Les acteurs de la filière anacarde sont principalement les suivants :

Les producteurs
La production de la noix de cajou est le fait à 95%, de petits planteurs opérant dans une dizaine de régions. On estime qu’il est planté entre 3000 et 4000 ha chaque année. Le développement de cette culture est surtout le fait d’initiatives privées. Toutefois, on note ces dernières années, l’intervention de l’ANADER, qui initie des actions de promotion en milieu rural et celle du CNRA depuis 1997 pour l’amélioration du matériel végétal.

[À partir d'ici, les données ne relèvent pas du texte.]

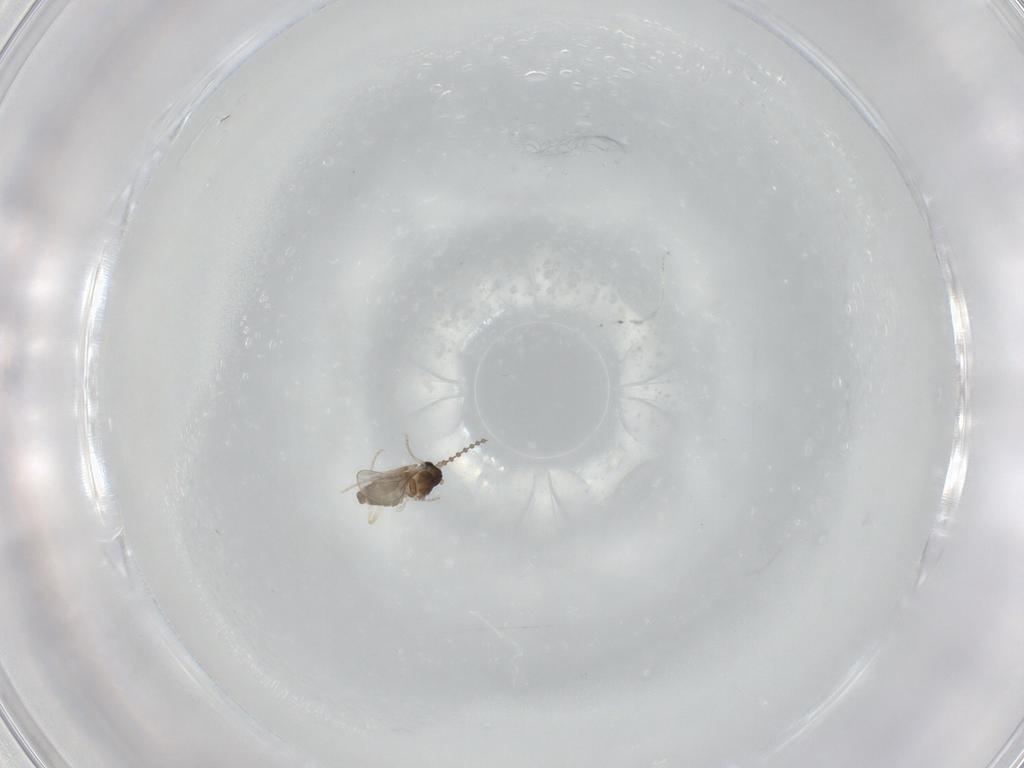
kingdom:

Les industriels et autres acteurs de la filière
La commercialisation de l’anacarde est effectuée par une vingtaine de sociétés exportatrices dont une grande partie est en fait des filiales ou des antennes de compagnies indiennes. L’ARECA distingue deux (2) types d’opérateurs à ce niveau : le GIENA (regroupe les exportateurs nationaux qui ont une existence légale) et les « hôteliers » (acheteurs de noix qui n’ont pas d’existence légale en Côte d’Ivoire). On dénombre deux unités de transformation ivoiriennes, SITA. SA et CAJOU-CI, et OLAM IVOIRE., une société indienne, qui fonctionne plus ou moins. Il y a également 20 coopératives de producteurs de noix de cajou qui collectent et vendent la production de leurs membres. Comme au niveau du cacao, la filière compte un grand nombre de pisteurs qui parcourent les campagnes pour collecter des produits pour le compte de leurs mandataires ou à leur propre compte.

On a aussi des structures et des petites unités industrielles telles que KARITE. SA, SAVANORD.